When you take advantage of the cash for clunkers car program (the Car Allowance Rebate System), the U.S. federal government gets to play computer spy without your permission.
Here’s how it works.
The National Highway Traffic Safety Administration (NHTSA) mandates car dealers register in order to participate in the program. However, a condition of registration requires the dealers to surrender all data on their computers and treats those car dealer computers as if they were owned by the federal government.

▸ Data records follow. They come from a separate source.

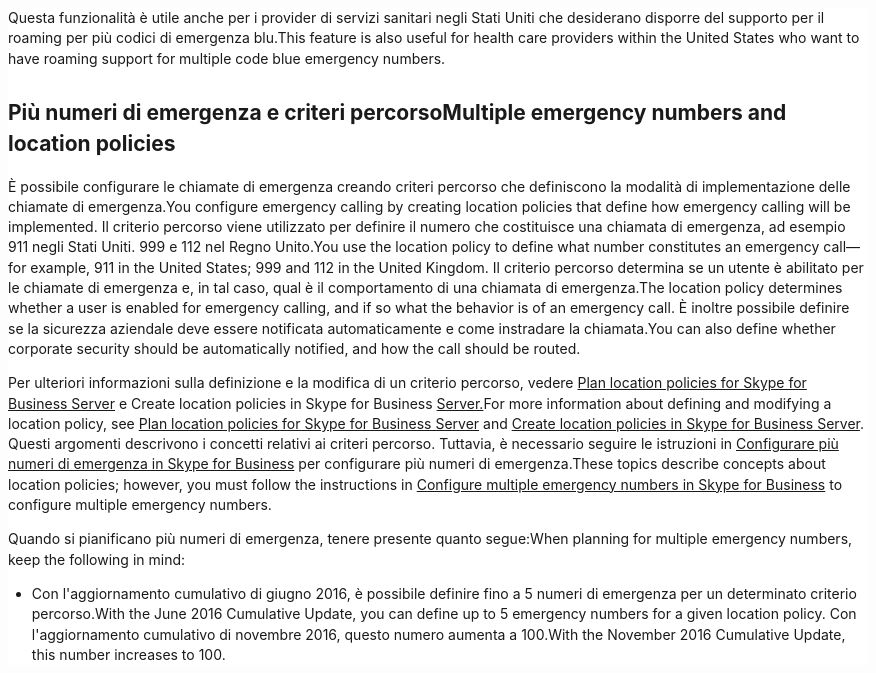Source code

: <span data-ttu-id="3c31f-109">Questa funzionalità è utile anche per i provider di servizi sanitari negli Stati Uniti che desiderano disporre del supporto per il roaming per più codici di emergenza blu.</span><span class="sxs-lookup"><span data-stu-id="3c31f-109">This feature is also useful for health care providers within the United States who want to have roaming support for multiple code blue emergency numbers.</span></span>
  
## <a name="multiple-emergency-numbers-and-location-policies"></a><span data-ttu-id="3c31f-110">Più numeri di emergenza e criteri percorso</span><span class="sxs-lookup"><span data-stu-id="3c31f-110">Multiple emergency numbers and location policies</span></span>

<span data-ttu-id="3c31f-111">È possibile configurare le chiamate di emergenza creando criteri percorso che definiscono la modalità di implementazione delle chiamate di emergenza.</span><span class="sxs-lookup"><span data-stu-id="3c31f-111">You configure emergency calling by creating location policies that define how emergency calling will be implemented.</span></span> <span data-ttu-id="3c31f-112">Il criterio percorso viene utilizzato per definire il numero che costituisce una chiamata di emergenza, ad esempio 911 negli Stati Uniti. 999 e 112 nel Regno Unito.</span><span class="sxs-lookup"><span data-stu-id="3c31f-112">You use the location policy to define what number constitutes an emergency call—for example, 911 in the United States; 999 and 112 in the United Kingdom.</span></span> <span data-ttu-id="3c31f-113">Il criterio percorso determina se un utente è abilitato per le chiamate di emergenza e, in tal caso, qual è il comportamento di una chiamata di emergenza.</span><span class="sxs-lookup"><span data-stu-id="3c31f-113">The location policy determines whether a user is enabled for emergency calling, and if so what the behavior is of an emergency call.</span></span> <span data-ttu-id="3c31f-114">È inoltre possibile definire se la sicurezza aziendale deve essere notificata automaticamente e come instradare la chiamata.</span><span class="sxs-lookup"><span data-stu-id="3c31f-114">You can also define whether corporate security should be automatically notified, and how the call should be routed.</span></span>
  
<span data-ttu-id="3c31f-115">Per ulteriori informazioni sulla definizione e la modifica di un criterio percorso, vedere [Plan location policies for Skype for Business Server](location-policies.md) e Create location policies in Skype for Business [Server.](../../deploy/deploy-enterprise-voice/create-location-policies.md)</span><span class="sxs-lookup"><span data-stu-id="3c31f-115">For more information about defining and modifying a location policy, see [Plan location policies for Skype for Business Server](location-policies.md) and [Create location policies in Skype for Business Server](../../deploy/deploy-enterprise-voice/create-location-policies.md).</span></span> <span data-ttu-id="3c31f-116">Questi argomenti descrivono i concetti relativi ai criteri percorso. Tuttavia, è necessario seguire le istruzioni in [Configurare più numeri di emergenza in Skype for Business](../../deploy/deploy-enterprise-voice/configure-multiple-emergency-numbers.md) per configurare più numeri di emergenza.</span><span class="sxs-lookup"><span data-stu-id="3c31f-116">These topics describe concepts about location policies; however, you must follow the instructions in [Configure multiple emergency numbers in Skype for Business](../../deploy/deploy-enterprise-voice/configure-multiple-emergency-numbers.md) to configure multiple emergency numbers.</span></span>
  
<span data-ttu-id="3c31f-117">Quando si pianificano più numeri di emergenza, tenere presente quanto segue:</span><span class="sxs-lookup"><span data-stu-id="3c31f-117">When planning for multiple emergency numbers, keep the following in mind:</span></span>
  
- <span data-ttu-id="3c31f-118">Con l'aggiornamento cumulativo di giugno 2016, è possibile definire fino a 5 numeri di emergenza per un determinato criterio percorso.</span><span class="sxs-lookup"><span data-stu-id="3c31f-118">With the June 2016 Cumulative Update, you can define up to 5 emergency numbers for a given location policy.</span></span> <span data-ttu-id="3c31f-119">Con l'aggiornamento cumulativo di novembre 2016, questo numero aumenta a 100.</span><span class="sxs-lookup"><span data-stu-id="3c31f-119">With the November 2016 Cumulative Update, this number increases to 100.</span></span>
    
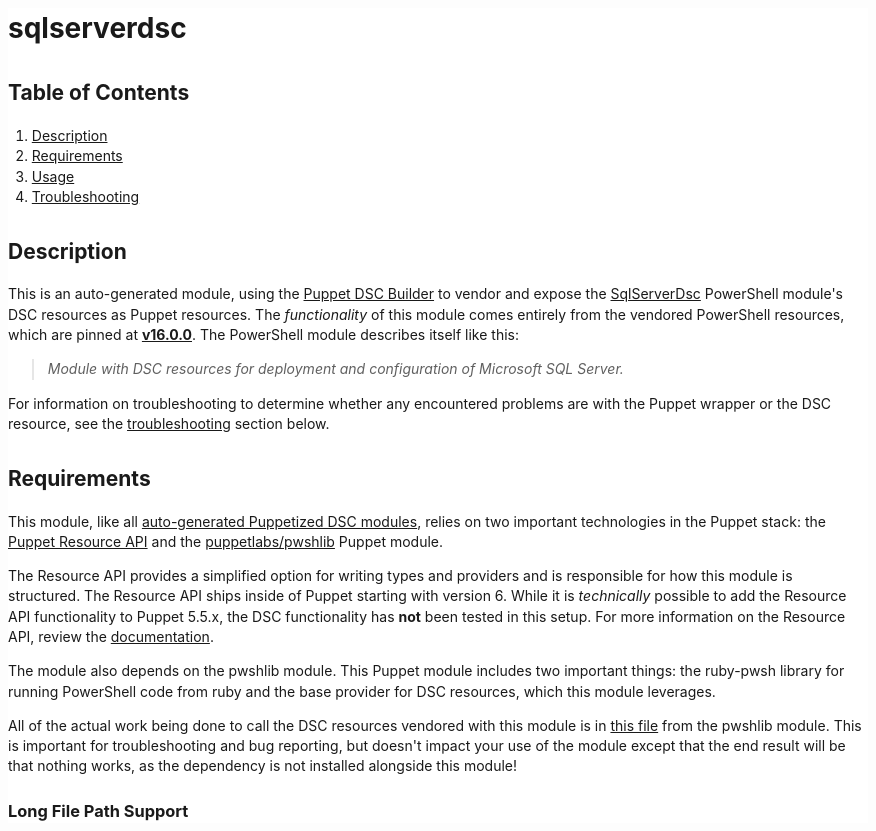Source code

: # sqlserverdsc

## Table of Contents

1. [Description](#description)
1. [Requirements](#requirements)
1. [Usage](#usage)
1. [Troubleshooting](#troubleshooting)

## Description

This is an auto-generated module, using the [Puppet DSC Builder](https://www.powershellgallery.com/packages/puppet.dsc) to vendor and expose the [SqlServerDsc](https://www.powershellgallery.com/packages/SqlServerDsc/16.0.0) PowerShell module's DSC resources as Puppet resources.
The _functionality_ of this module comes entirely from the vendored PowerShell resources, which are pinned at [**v16.0.0**](https://www.powershellgallery.com/packages/SqlServerDsc/16.0.0).
The PowerShell module describes itself like this:

> _Module with DSC resources for deployment and configuration of Microsoft SQL Server._

For information on troubleshooting to determine whether any encountered problems are with the Puppet wrapper or the DSC resource, see the [troubleshooting](#troubleshooting) section below.

## Requirements

This module, like all [auto-generated Puppetized DSC modules](https://forge.puppet.com/dsc), relies on two important technologies in the Puppet stack: the [Puppet Resource API](https://puppet.com/docs/puppet/latest/create_types_and_providers_resource_api.html) and the [puppetlabs/pwshlib](https://forge.puppet.com/puppetlabs/pwshlib) Puppet module.

The Resource API provides a simplified option for writing types and providers and is responsible for how this module is structured.
The Resource API ships inside of Puppet starting with version 6.
While it is _technically_ possible to add the Resource API functionality to Puppet 5.5.x, the DSC functionality has **not** been tested in this setup.
For more information on the Resource API, review the [documentation](https://puppet.com/docs/puppet/latest/about_the_resource_api.html).

The module also depends on the pwshlib module.
This Puppet module includes two important things: the ruby-pwsh library for running PowerShell code from ruby and the base provider for DSC resources, which this module leverages.

All of the actual work being done to call the DSC resources vendored with this module is in [this file](https://github.com/puppetlabs/ruby-pwsh/blob/main/lib/puppet/provider/dsc_base_provider/dsc_base_provider.rb) from the pwshlib module.
This is important for troubleshooting and bug reporting, but doesn't impact your use of the module except that the end result will be that nothing works, as the dependency is not installed alongside this module!

### Long File Path Support
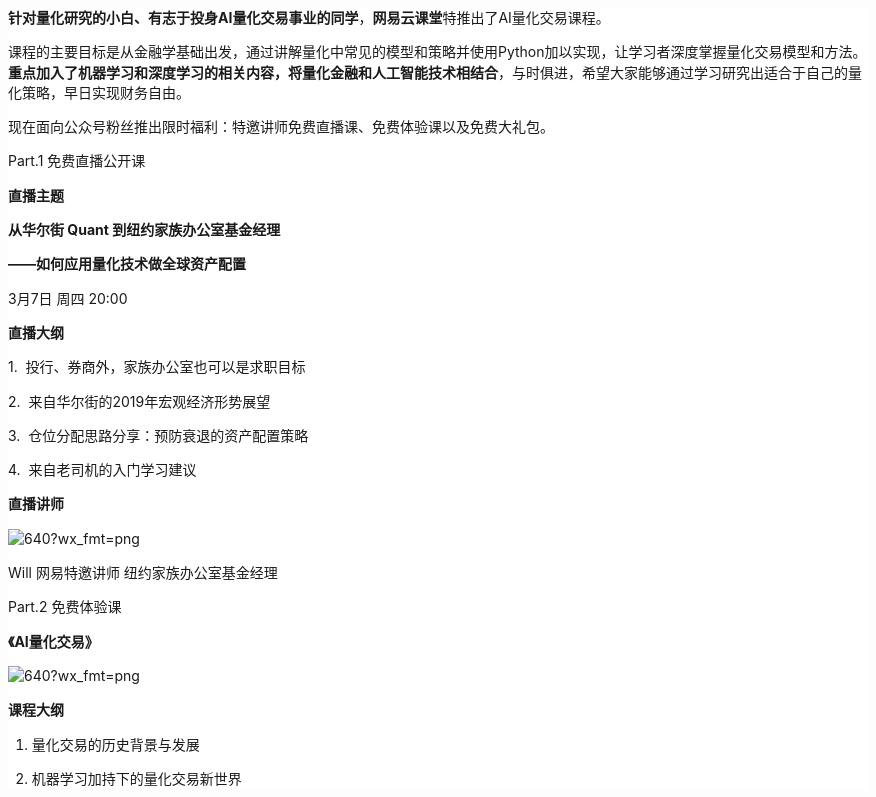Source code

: **针对量化研究的小白、有志于投身AI量化交易事业的同学**，**网易云课堂**特推出了AI量化交易课程。



课程的主要目标是从金融学基础出发，通过讲解量化中常见的模型和策略并使用Python加以实现，让学习者深度掌握量化交易模型和方法。**重点加入了机器学习和深度学习的相关内容，将量化金融和人工智能技术相结合**，与时俱进，希望大家能够通过学习研究出适合于自己的量化策略，早日实现财务自由。  




现在面向公众号粉丝推出限时福利：特邀讲师免费直播课、免费体验课以及免费大礼包。





Part.1 免费直播公开课




**直播主题**

**从华尔街 Quant 到纽约家族办公室基金经理**

**——如何应用量化技术做全球资产配置**

3月7日 周四 20:00




**直播大纲**

1.  投行、券商外，家族办公室也可以是求职目标

2.  来自华尔街的2019年宏观经济形势展望

3.  仓位分配思路分享：预防衰退的资产配置策略

4.  来自老司机的入门学习建议




**直播讲师**

![640?wx_fmt=png](https://ss.csdn.net/p?https://mmbiz.qpic.cn/mmbiz_png/4MXV7svuTWIzhhkkx9seiawOcSaaia0QU99CaibFroEnSVnJdOvrAQtfk4L1r4jUgd3bhMUjicFYkXI6FMyUMAhBxg/640?wx_fmt=png)

Will 网易特邀讲师 纽约家族办公室基金经理




Part.2 免费体验课




**《AI量化交易》**

![640?wx_fmt=png](https://ss.csdn.net/p?https://mmbiz.qpic.cn/mmbiz_png/4MXV7svuTWJiaL5XADgTSpU4QT8aa6proxruvJoJibOsk3C0jWC8GgLsdGOXHDp7qQbpTrFiaGQSiaXLgiaWiaIKicCSw/640?wx_fmt=png)




**课程大纲**


1. 量化交易的历史背景与发展

2. 机器学习加持下的量化交易新世界
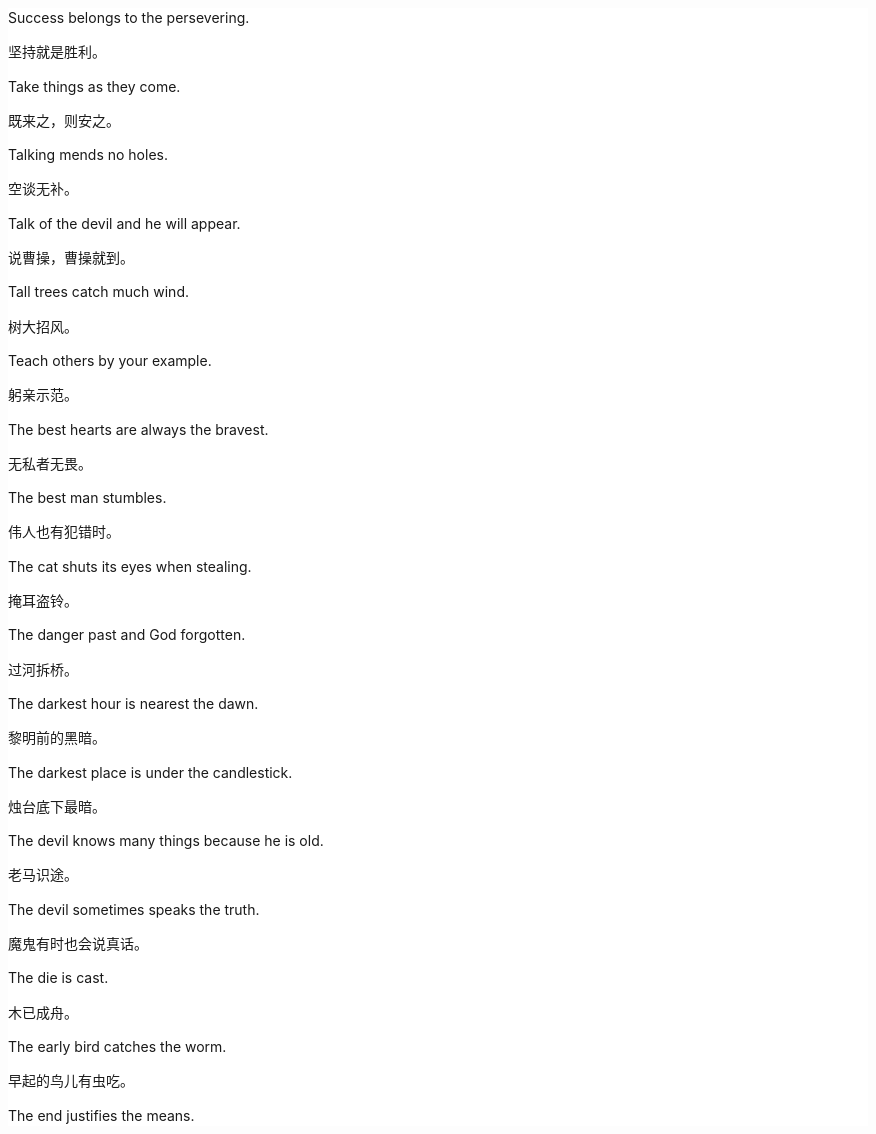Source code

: Success belongs to the persevering.

坚持就是胜利。

Take things as they come.

既来之，则安之。

Talking mends no holes.

空谈无补。

Talk of the devil and he will appear.

说曹操，曹操就到。

Tall trees catch much wind.

树大招风。

Teach others by your example.

躬亲示范。

The best hearts are always the bravest.

无私者无畏。

The best man stumbles.

伟人也有犯错时。

The cat shuts its eyes when stealing.

掩耳盗铃。

The danger past and God forgotten.

过河拆桥。

The darkest hour is nearest the dawn.

黎明前的黑暗。

The darkest place is under the candlestick.

烛台底下最暗。

The devil knows many things because he is old.

老马识途。

The devil sometimes speaks the truth.

魔鬼有时也会说真话。

The die is cast.

木已成舟。

The early bird catches the worm.

早起的鸟儿有虫吃。

The end justifies the means.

Now imagine if you tried to pull a stunt like this when someone bought a product from your website. In other words, every purchaser was agreeing as part of the buying process to surrender complete access to their computer files to you and allow you to treat their private data on their computers as if you owned it. Want to bet how long it would take for the U.S. Federal Trade Commission (FTC) to come after you and how quickly you’d be sued for deceptive trade practices?
Yet somehow privacy rights advocates who have been complaining after 9/11 about Big Brother aren’t saying anything about the spying for clunkers program. Makes you wonder if their agenda has anything to do with privacy or perhaps just partisan hit jobs depending on who they like to see in the Oval Office.
Let’s be frank. Invasion of privacy is invasion of privacy. It shouldn’t matter which political party is responsible for doing it. If the Republicans did it under the Patriot Act, it doesn’t justify the Democrats doing it under the Cash for Clunkers program. Both are shredding your constitutional rights.